La pratique quotidienne d’un bodhisattva

Versets 32 à 37

Ne pas parler des fautes des autres

Nous avons parcouru les Trente-Sept Pratiques d’un bodhisattva de Gyalse Togmé Zangpo, et nous sommes parvenus jusqu’au verset 31. Maintenant, nous allons parcourir le reste du texte.

(32) La pratique d’un bodhisattva consiste à ne pas parler des fautes d’une personne qui a emprunté la voie du Mahayana, car, si sous l’emprise d’émotions ou d’attitudes perturbatrices, nous parlons des fautes des autres qui sont des bodhisattvas, nous-mêmes risquons de dégénérer.

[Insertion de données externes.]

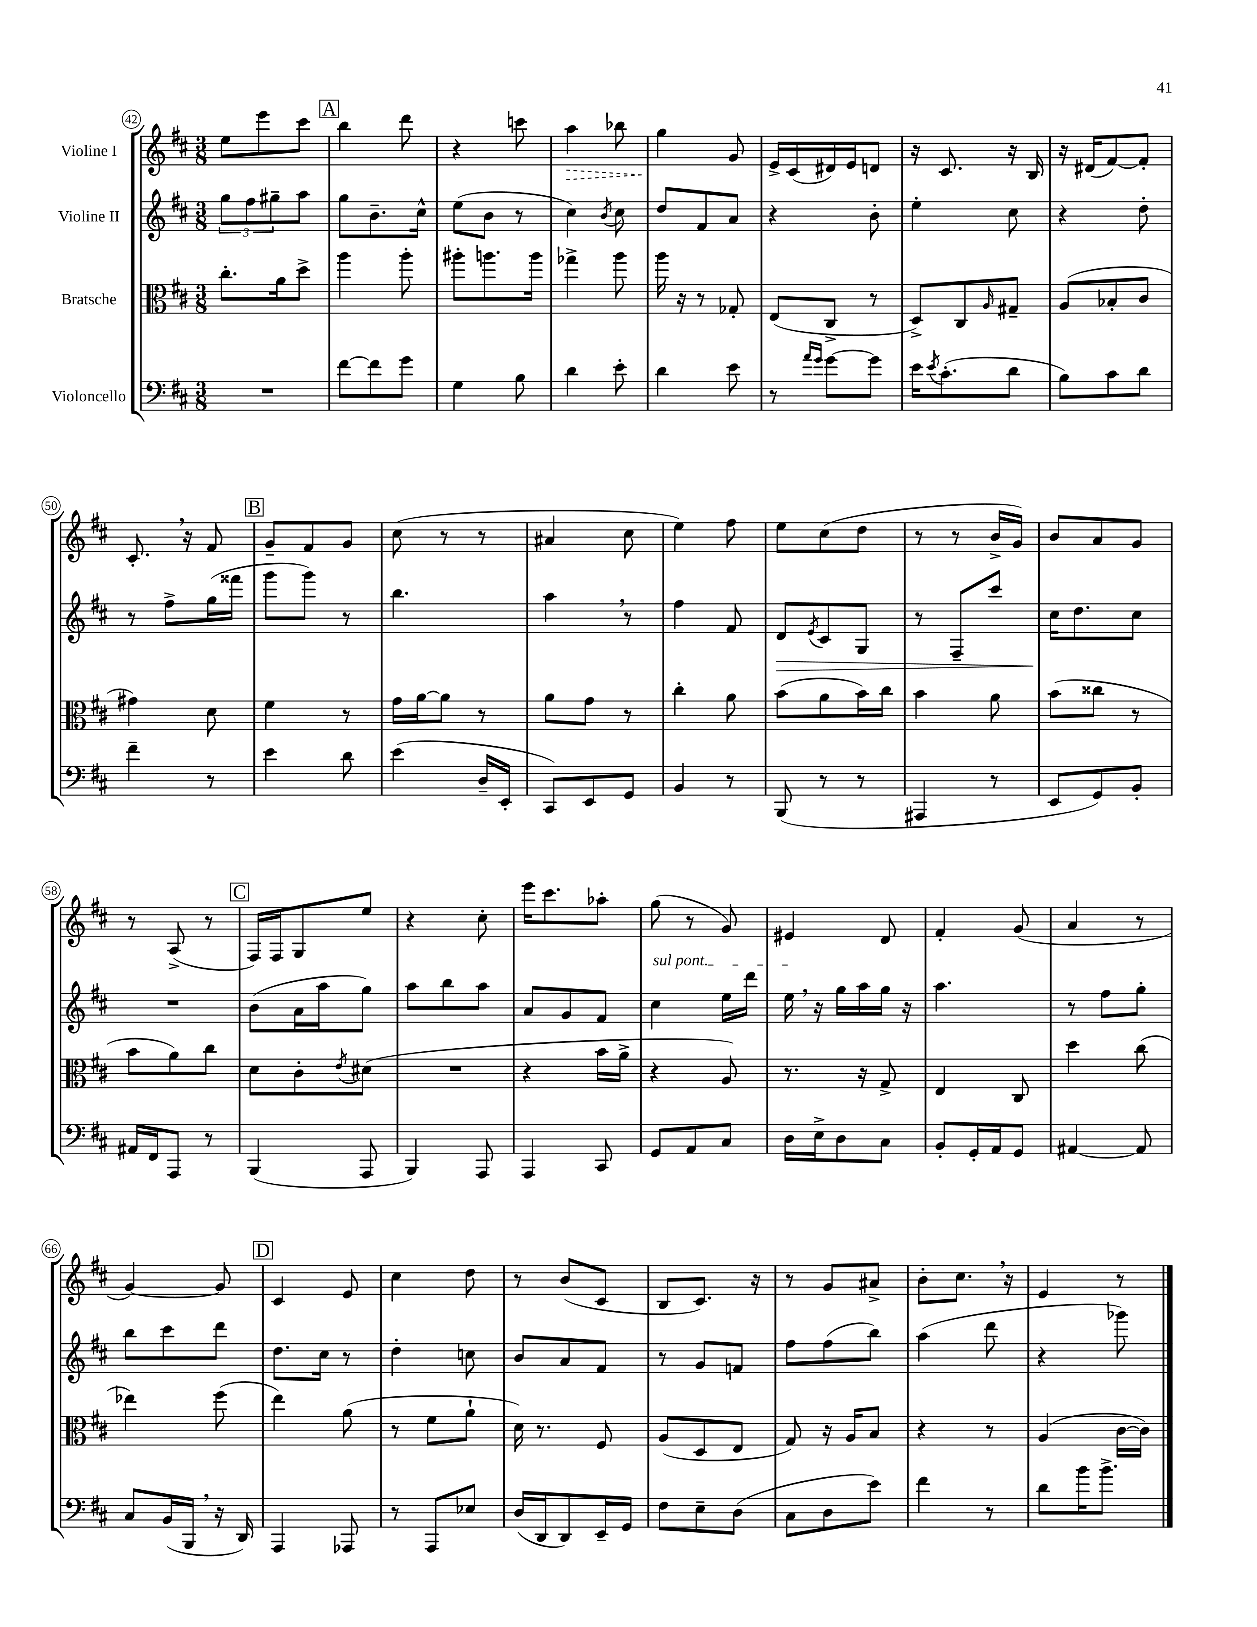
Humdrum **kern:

**kern	**kern	**kern	**kern
*staff4	*staff3	*staff2	*staff1
*clefF4	*clefC3	*clefG2	*clefG2
*k[f#c#]	*k[f#c#]	*k[f#c#]	*k[f#c#]
*M3/8	*M3/8	*M3/8	*M3/8
4.r	8.cc#'\L	12gg\L	8ee\L
.	.	12ff#\	.
.	.	.	8eee\
.	.	12gg#~\	.
.	16a\k	.	.
.	8dd^\J	8aa\J	8ccc#\J
=	=	=	=
[8f#\L	4aa\	8gg\L	4bb\
8f#\]	.	8.b~\	.
8g\J	8aa'\	.	8ddd\
.	.	16cc#^^\Jk	.
=	=	=	=
4G\	8aa#'\L	(8ee\L	4r
.	8.aa\	8b\J	.
8B\	.	8r	8ccc\
.	16aa\Jk	.	.
=	=	=	=
4d\	4gg-^\	4cc#\)	4aa\
.	.	8qb/	.
8e'\	8aa\	8cc#\	8bb-\
=	=	=	=
4d\	16aa\	8dd/L	4gg\
.	16r	.	.
.	8r	8f#/	.
8e\	8G-'/	8a/J	8g/
=	=	=	=
8r	(8E/L	4r	16e^/LL
.	.	.	(16c#/
16qqa/LL	.	.	.
16qqg/JJ	.	.	.
[8g\L	8C#^/J	.	16d#/)
.	.	.	16e/J
8g\]J	8r	8b'\	8d/J
=	=	=	=
16e\LK	8D^/L)	4ee'\	16r
8qe/	.	.	.
(8.c#'\	.	.	8.c#/
.	8C#/	.	.
.	16qqA/	.	.
8d\J	8G#~/J	8cc#\	16r
.	.	.	16B/
=	=	=	=
8B\L)	(8A/L	4r	16r
.	.	.	(16d#/LK
8c#\	8B-'/	.	[8f#/)
8d\J	8c#/J	8dd'\	8f#'/]J
=	=	=	=
4f#~\	4g#\)	8r	8.c#'/
.	.	8ff#^\L	.
.	.	.	16r
8r	8d\	(16gg\L	8f#/
.	.	16fff##\JJ	.
=	=	=	=
4e\	4f#\	8ggg\L	8g~/L
.	.	8ggg\J)	8f#/
8d\	8r	8r	8g/J
=	=	=	=
(4e\	16g\LL	4.bb\	(8cc#\
.	[16a\J	.	.
.	8a\]J	.	8r
16D~/LL	8r	.	8r
16EE'/JJ	.	.	.
=	=	=	=
8CC#/L)	8a\L	4aa\	4a#/
8EE/	8g\J	.	.
8GG/J	8r	8r	8cc#\
=	=	=	=
4BB/	4cc#'\	4ff#\	4ee\)
8r	8a\	8f#/	8ff#\
=	=	=	=
(8BBB/	(8b\L	8d/L	8ee\L
.	.	8qe/	.
8r	8a\	8c#/	(8cc#\
8r	16b\L)	8G/J	8dd\J
.	16cc#\JJ	.	.
=	=	=	=
4AAA#/	4b\	8r	8r
.	.	8F#~/L	8r
8r	8a\	8ccc#/J	16b^/LL
.	.	.	16g/JJ)
=	=	=	=
8EE/L	(8b\L	16cc#\LK	8b/L
.	.	8.dd\	.
8GG/)	8cc##\J	.	8a/
8BB'/J	8r	8cc#\J	8g/J
=	=	=	=
16AA#/LL	8b\L	4.r	8r
16FF#/J	.	.	.
8AAA/J	8a\)	.	(8A^/
8r	8cc#\J	.	8r
=	=	=	=
(4BBB/	8d\L	(8b\L	16F#/LL)
.	.	.	16F#/J
.	8c#'\	16a\L	8G/
.	.	16aa\J	.
.	8qe/	.	.
8AAA/	(8d#\J	8gg\J)	8ee/J
=	=	=	=
4BBB/)	4.r	8aa\L	4r
.	.	8bb\	.
8AAA/	.	8aa\J	8cc#'\
=	=	=	=
4AAA/	4r	8a/L	16eee\LK
.	.	.	8.ccc#\
.	.	8g/	.
8CC#/	16b\LL	8f#/J	8aa-'\J
.	16a^\JJ	.	.
=	=	=	=
8GG/L	4r	4cc#\	(8gg\
8AA/	.	.	8r
8C#/J	8A/)	16ee\LL	8g/)
.	.	16ddd\JJ	.
=	=	=	=
16D\LL	8.r	16ee\	4e#/
16E^\J	.	16r	.
8D\	.	16gg\LL	.
.	16r	16aa\	.
8C#\J	8G^/	16gg\JJ	8d/
.	.	16r	.
=	=	=	=
8BB'/L	4E/	4.aa\	4f#'/
16GG'/L	.	.	.
16AA/J	.	.	.
8GG/J	8C#/	.	(8g/
=	=	=	=
[4AA#/	4dd\	8r	4a/
.	.	8ff#\L	.
8AA#/]	(8cc#\	8gg'\J	8r
=	=	=	=
8C#/L	4ee-\)	8bb\L	[4g/)
(16BB/L	.	8ccc#\	.
16BBB/JJ	.	.	.
16r	(8ff#\	8ddd\J	8g/]
16DD/)	.	.	.
=	=	=	=
4AAA/	4ee\)	8.dd\L	4c#/
.	.	16cc#\Jk	.
8AAA-/	(8a\	8r	8e/
=	=	=	=
8r	8r	4dd'\	4cc#\
8AAA/L	8f#\L	.	.
8E-/J	8a`\J	8cc\	8dd\
=	=	=	=
(16D/LL	16d\)	8b/L	8r
16DD/J	8.r	.	.
8DD/)	.	8a/	(8b/L
16EE~/L	8F#/	8f#/J	8c#/J
16GG/JJ	.	.	.
=	=	=	=
8F#\L	(8A/L	8r	8B/L
8E~\	8D/	8g/L	8.c#/J)
(8D\J	8E/J	8f/J	.
.	.	.	16r
=	=	=	=
8C#\L	8G/)	8ff#\L	8r
8D\	16r	(8ff#\	8g/L
.	16A/LK	.	.
8e\J)	8B/J	8bb\J)	8a#^/J
=	=	=	=
4f#\	4r	(4aa\	8b'\L
.	.	.	8.cc#\J
8r	8r	8ddd\	.
.	.	.	16r
=	=	=	=
8d\L	(4A/	4r	4e/
16b\K	.	.	.
8.b^\J	.	.	.
.	[16c#\LL	8ggg-\)	8r
.	16c#\]JJ)	.	.
==	==	==	==
*-	*-	*-	*-
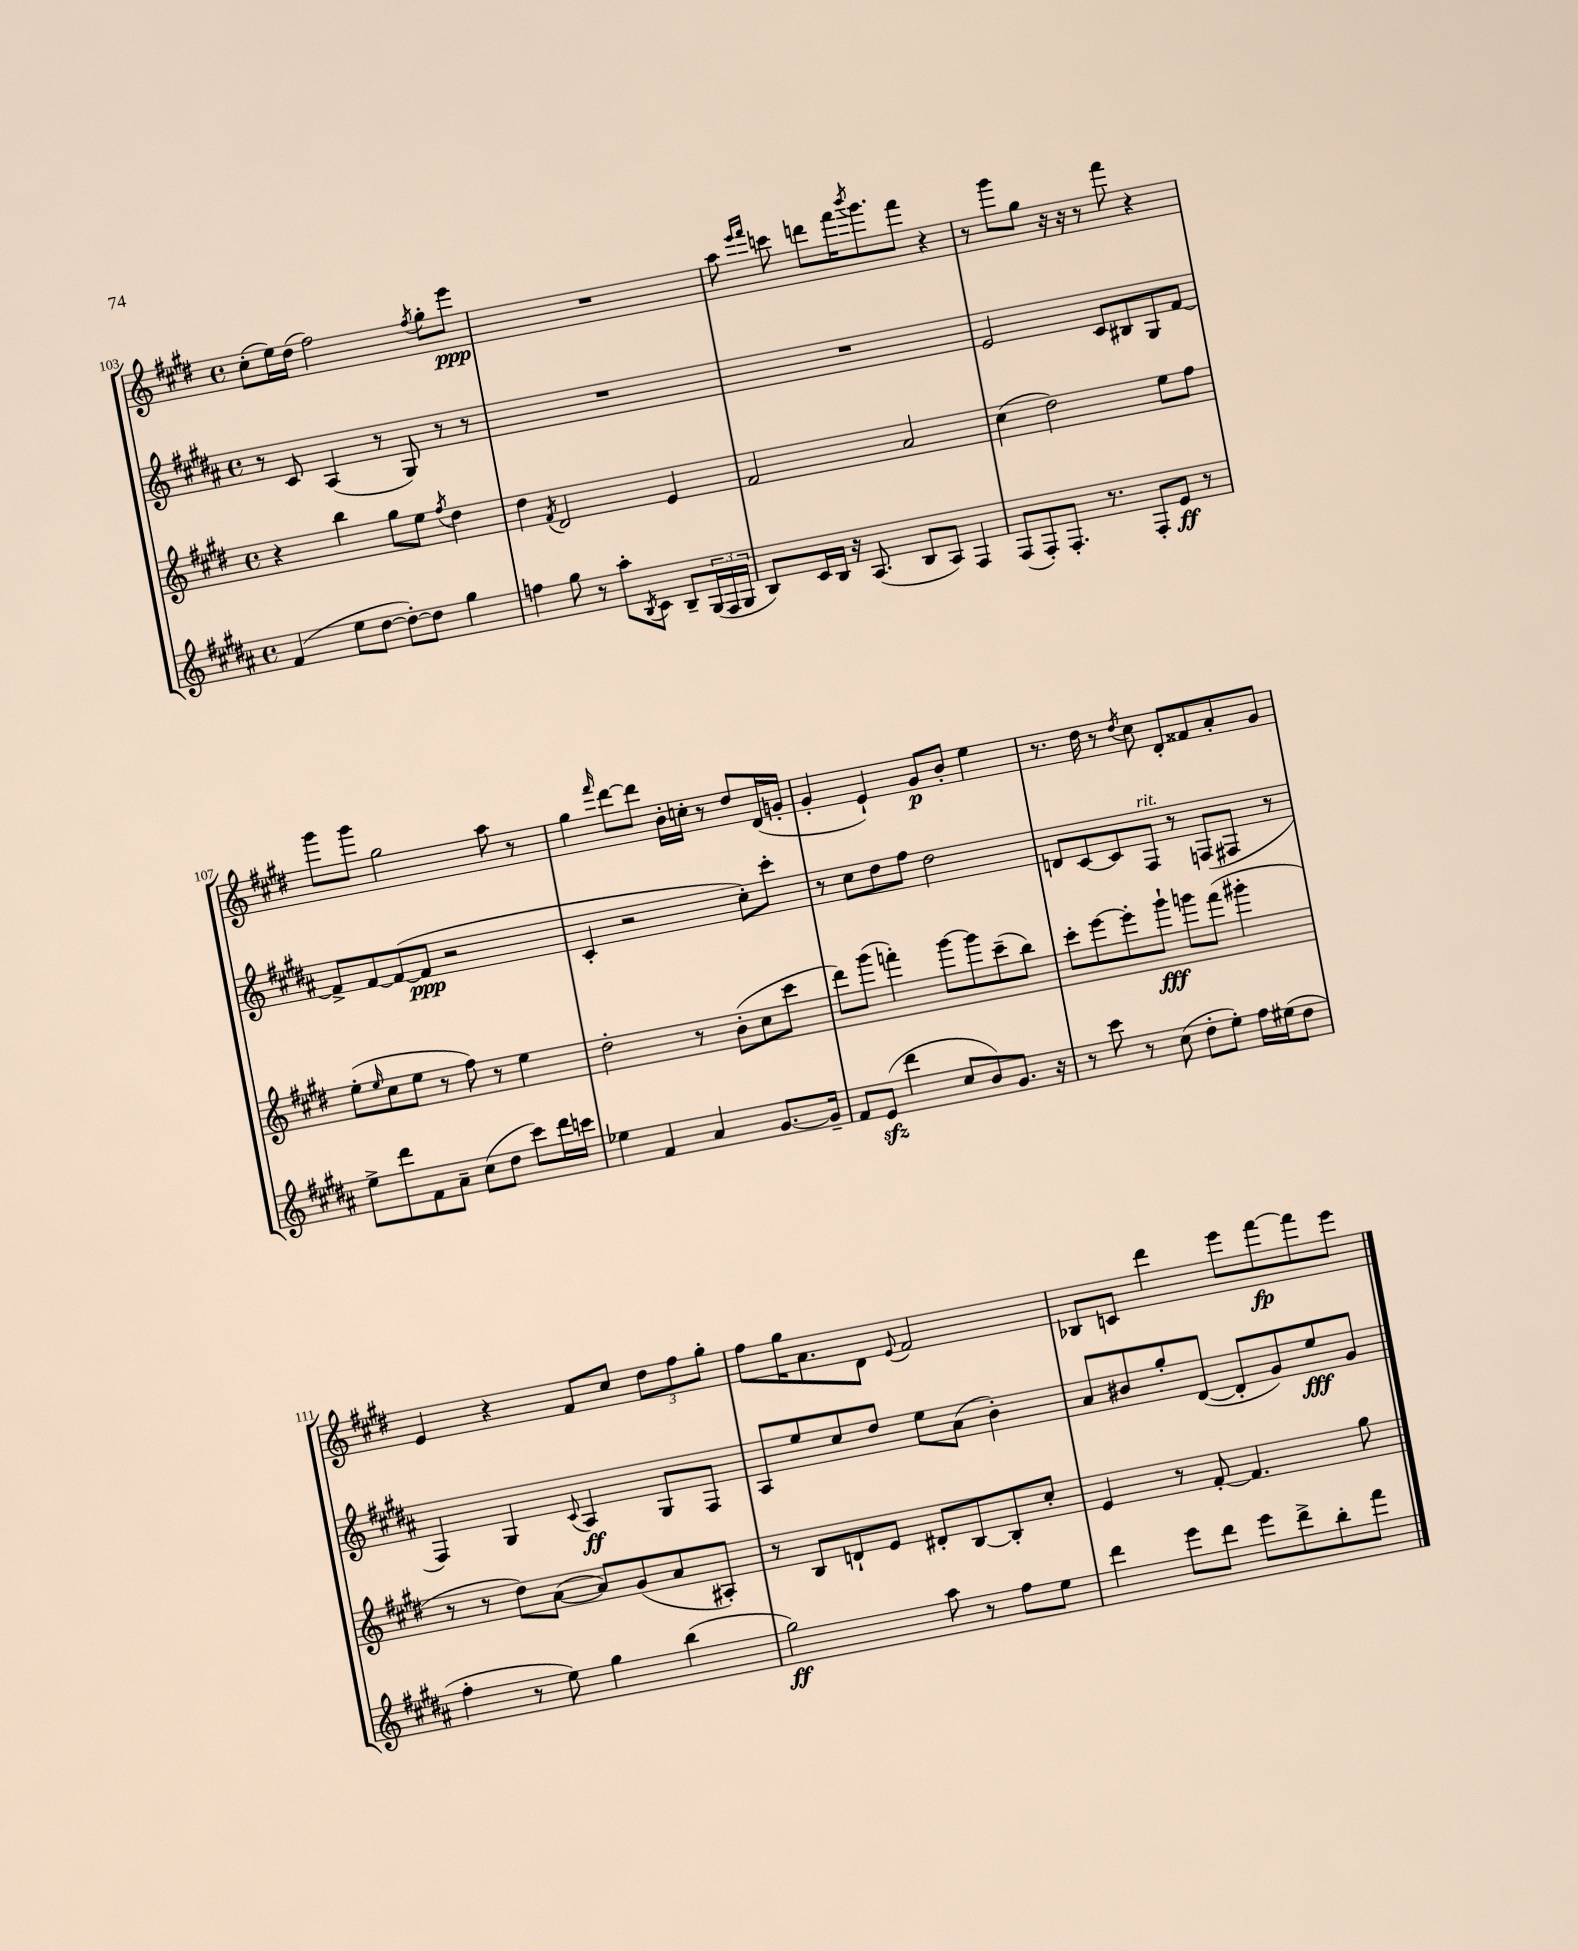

D’habitude, nous trouvons plutôt normal de bavarder. Quand quelqu’un nous rapporte une nouvelle étrange ou excitante, non seulement nous écoutons mais nous sommes avides d’en savoir toujours plus à ce sujet. Le simple fait de laisser pénétrer ces commérages dans notre esprit nous fait automatiquement juger ou haïr autrui. Avant même d’avoir rencontré la personne, nous avons tout un contenu d’informations dans notre cerveau, donnant d’elle une image très négative. Si nous bavardons, on devrait être conscient de ce que nous faisons.

Il y a un proverbe à propos de Las Vegas, car les gens s’y rendent pour s’amuser et faire de vilaines choses. Quand ils reviennent, ils disent donc : « Ce qui se passe à Las Vegas reste à Las Vegas. » C’est la même chose ici. Si vous bavardez, alors bavardez. Mais – et c’est un grand « mais » – ne laissez pas tous ces commérages polluer votre cerveau. Pour nous, c’est difficile à faire.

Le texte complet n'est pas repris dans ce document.